Kewpee wasn’t an advertiser at the station where I worked. A previous sales manager had burned that bridge so thoroughly that the owner wouldn’t even take a meeting. So management issued the edict — don’t talk about Kewpee. Don’t mention Febucherry, their cherry pie promotion in February. No Marchocolate references allowed, either. Don’t say you ate there. Under no circumstances acknowledge their existence on the air.

The Rule That Made No Sense

That rule was dumb then, and it’s dumb now. People in Lima talked about Kewpee constantly. They discussed how long the line stretched at 2 PM on a regular Tuesday. The downtown location’s early closure became its own ongoing topic — management couldn’t find enough good help for the late shift.

Yet the medium built on being live, local, and relevant stayed completely silent on the biggest local topic in town. The sales logic sounds reasonable on the surface: if you’re talking about them for free, why would they ever pay?
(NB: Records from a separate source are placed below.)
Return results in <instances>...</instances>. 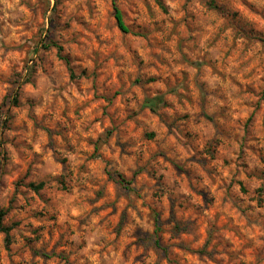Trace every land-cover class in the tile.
<instances>
[{"label":"clouds","instance_id":"clouds-1","mask_svg":"<svg viewBox=\"0 0 264 264\" xmlns=\"http://www.w3.org/2000/svg\"><path fill=\"white\" fill-rule=\"evenodd\" d=\"M0 264H264V0H0Z\"/></svg>","mask_w":264,"mask_h":264}]
</instances>
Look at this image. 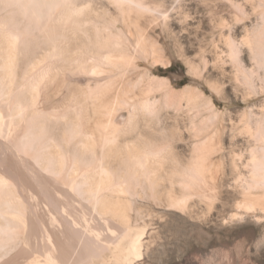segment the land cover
I'll return each mask as SVG.
<instances>
[{
  "label": "bare ground",
  "instance_id": "obj_1",
  "mask_svg": "<svg viewBox=\"0 0 264 264\" xmlns=\"http://www.w3.org/2000/svg\"><path fill=\"white\" fill-rule=\"evenodd\" d=\"M187 1L170 5L183 9L186 19ZM165 2L0 0V264H179L163 240L160 213L188 214L194 197L214 207L221 170L215 157L223 146L217 130L211 136L203 131L205 113L209 121L219 116L212 98L193 88L177 91L141 67L143 59L169 63L151 34L159 18L168 28ZM200 4L259 10V24L245 27L237 42L229 32L223 41L236 53L234 80L248 90L257 86L246 74V49L263 69L264 84V0ZM221 18L213 21L220 29L227 25ZM202 55L198 62L184 55L194 76L210 62ZM220 59L214 54L213 64ZM207 78L220 93L219 80ZM182 111L193 130L188 123L181 127ZM250 123L243 125L254 143L248 146L249 178L239 185L243 199L237 205L264 212V122ZM190 140L188 153L179 149ZM210 255L203 253L202 262H219Z\"/></svg>",
  "mask_w": 264,
  "mask_h": 264
},
{
  "label": "rangeland",
  "instance_id": "obj_2",
  "mask_svg": "<svg viewBox=\"0 0 264 264\" xmlns=\"http://www.w3.org/2000/svg\"><path fill=\"white\" fill-rule=\"evenodd\" d=\"M170 1L171 0H166L165 2L166 6L164 5V8L167 9L168 17L170 16L169 19H167L168 28L165 29L164 20L159 18L158 21L159 20L160 21L158 22V25L155 27L153 31H151L152 36L158 38L159 44L161 45V47L164 48L166 53V58L169 60V63L165 66L162 63L152 64L150 61H146L145 59H143L140 62L141 67L143 69L145 68L151 69L154 75H156L157 77L166 78L171 82L172 87L177 91H181L185 88H193L196 89L197 91L200 90L205 96L212 98L219 111V116L216 119L212 118L209 121L210 117L207 116L209 113H205L204 116L205 119L207 118V120L205 121V125H204L205 129L203 127V131L211 136L214 133V131L217 130L219 138L222 139L220 140V142L222 143L223 149L215 157V159L218 162H220L221 170L218 177V190H219L218 199L215 201L214 207L210 210L206 206V203L204 204L199 197L198 198L194 197L193 198L194 202L193 201L192 202L195 204V206L192 212L190 211L188 214L187 213L181 214L173 210L167 211V213L166 212L160 213L163 215L165 214L164 217L160 218L161 220H158L160 225V231L164 236L163 240L164 242H166V245L169 244L168 245V247L170 246L169 249L172 246H173L172 248L175 250H179V248H181L179 251L173 250V256H175L173 257V259L175 258L174 260H176L179 264L182 263L184 264L185 261H188V263L191 261V264H199V263L206 264L207 262H202V259L200 258V256L203 253H208L212 255L214 254V256L212 255L210 256L214 257L216 260L219 261L216 264H264V219H263L264 212L258 210L259 207H256L253 211H246L245 209H243V207H241L240 209V207L237 205L243 199L242 198L243 193L239 185L242 181L244 182L246 178L247 179L249 178V167L246 166L247 160L249 159L248 146L254 145L253 140L250 139L251 136L246 131H244V126L245 124L251 122L250 125L252 127H255L260 120L261 123L264 122V107H263L264 84L263 83L260 84L262 82L261 79H262L263 69L257 67L258 65H256L255 63H253V61H251L252 59L250 58L248 51L244 49L243 50L244 52H242L241 56L243 57L246 66L248 64L249 68L251 69V70L247 69L246 74L248 75L249 80L250 81L252 80L251 82L254 83L255 86L256 85L258 86V87L257 86L254 87L255 89L250 88L249 90L248 88L247 89L244 88V85H246L245 83H242L240 81H235L233 78V73L235 71V66L233 65H234V61H236V53H234L235 51H233V55H231L229 50L230 47L227 41H223L225 40L223 38H226L227 35L228 36L230 35V37H232V39L237 42L242 38L243 34L245 33L246 31L245 27L253 28V26L255 27L257 24H259L260 22L259 20L260 14L258 12L259 10L254 11L252 10V8L248 7L249 8L248 9L247 7H245L244 8L246 12L245 15L246 16L249 15V17L244 16V18L241 20V18L238 17L239 16L238 13H240V15L241 14L244 15V9H240L241 11L239 9H237L238 11H234L235 9L232 10V8L229 6H225V7L219 6L220 7L219 9L218 5L216 8L213 9V7H215L216 5L212 7L211 6L207 7L200 4L201 1L204 0L201 1L188 0L189 3L186 4L187 6L186 5L182 6V8H184V12L187 11L185 13H188V17H187L188 19H186L182 17L183 9H180L181 11L179 12L178 8L176 9L173 8V6H170L173 0L171 2ZM217 8L218 10H216ZM175 9L177 13L176 11H174ZM216 11L218 12L219 15L217 14ZM214 12H216V14ZM178 13L181 15V18L184 19L180 20V15ZM213 15L214 16L217 15L219 17L221 16L223 19L221 17L220 18L222 20L225 19L224 21L227 22V23L225 22V24L227 25H225V27H223L222 29L215 27L216 23L214 24L213 21L219 22L220 18L216 16L217 17L216 19V17L215 18L212 17ZM221 30L222 31L224 30L223 35L219 34ZM228 32L229 34H227ZM214 42L216 43L213 45ZM199 47L201 49H199ZM215 47L217 49L219 48L220 51L219 50L215 51L216 49ZM226 51L228 52L226 53ZM202 53L204 55H202ZM183 54L185 56L187 54V56H189L191 59L195 58L197 62L201 58L200 54L202 55V57L203 56L206 58L208 57L207 60L209 59L208 61H210L209 62L210 64L208 63V66L204 70L205 73L203 72L204 73L203 75L206 76L205 77H203V75L194 76V74H192L189 71V66ZM214 54L221 55V59L219 60L220 63L219 62L216 63L217 66L213 64L212 58L214 57ZM222 56L224 57V59ZM244 57L247 58L245 59ZM249 71L250 73H248ZM208 76H210L211 81L213 77L214 79L217 78L216 79L217 82L219 80L218 83L221 86L223 85L222 90L224 91L221 90L220 93H217V91H215L208 82L209 79L207 78ZM255 76L257 79L255 78ZM214 79L213 81L216 82V80ZM240 80L241 81L243 80L242 77L240 78ZM236 84L238 86H236ZM242 84L244 85L242 86ZM122 113H125V111H123ZM243 114L245 117L243 116ZM186 115L188 114L182 111V115H180L181 117H178V120L180 121L179 123L181 127H184V125L188 123L186 126L190 127L193 130L194 127L190 123L191 116L189 115V117L188 116L186 117ZM251 117H252V121H251ZM198 118L200 120L196 119V125L201 128V126H203L200 123L202 117H198ZM211 120L213 121L211 122ZM197 121L199 122L197 123ZM240 125L242 126L240 127ZM173 131L175 132V130ZM239 132H241V134ZM177 133L179 134L180 132L177 131ZM219 134L221 135V137ZM185 136L188 137L187 134ZM249 140L251 143H249ZM191 145H192L191 140L188 141L187 144L184 142H180L178 144L179 149L185 150L186 153L189 152V147ZM236 153L238 155H235ZM233 159H236L238 161L236 160L233 161ZM239 174L240 176L242 175L243 177H240V179L238 180ZM243 178L245 180H242ZM253 191L257 193L261 192L257 188L253 189ZM196 200L198 201V203L196 202ZM233 213H237V214L239 213L240 216L237 215L236 216L237 218L236 217L231 218L230 215ZM256 215L262 216V220H260V222L256 220L255 218ZM182 235L185 236L186 242L182 240L181 238ZM172 242L177 243V246L175 243H173V245L170 244ZM183 242H185L186 244L184 245ZM198 245L202 248H200ZM225 245L227 246L225 247ZM235 245H237L236 248H234ZM222 249L224 250L223 252L221 251ZM228 250L229 252H227ZM179 252H181L180 255L184 256L185 260L179 259L180 257H178L177 255L179 254ZM220 253H222L221 254L222 257L220 256ZM224 255L226 256L224 257ZM229 255L232 256L234 259L236 258V260L229 257ZM219 256L221 258L217 259V257ZM197 258L198 260H200V262L197 260ZM214 262L217 261L211 260L208 263L213 264Z\"/></svg>",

But that thinking only covers one side of the equation. The other side is harder to ignore. How do you sound local when you’re actively avoiding what locals are actually talking about? You don’t.

That’s a far more serious problem than any missing sales contract.

Amazon Prime Days Are Your Kewpee

Amazon Prime Days started this week. Walmart launched its Deals Days at the same time. Target rolled out Circle Deal Days alongside them. Millions of people in your market are already comparing prices. They’re wondering whether the discounts are real or just repackaged, and dropping links into group chats nonstop.

Odds are good that management has told you not to talk about this. Amazon, Walmart, and Target aren’t buying ads on your station to promote their sales. So why give them free airtime? Here’s why: because your audience is already talking about it, with or without you. Silence isn’t some restraint based on principle. It’s malpractice.

Talk about Prime Days. Debate the deals. Ask your listeners what they’re buying and whether it’s actually worth the hype. Build that conversation. That’s what news/talk radio does better than any streaming algorithm ever will. And once you go silent on what your audience cares about most, that edge disappears.

If that earns you a stern email from management, treat it as an “ask forgiveness, not permission” situation. The hosts who build real, lasting connections with their audiences aren’t the ones who follow every internal directive without question. They’re the ones who trust their instincts, talk about what actually matters, and let the chips fall where they may. There’s something powerful about a host who refuses to pretend certain topics don’t exist. Your listeners will notice. Eventually, your bosses will, too.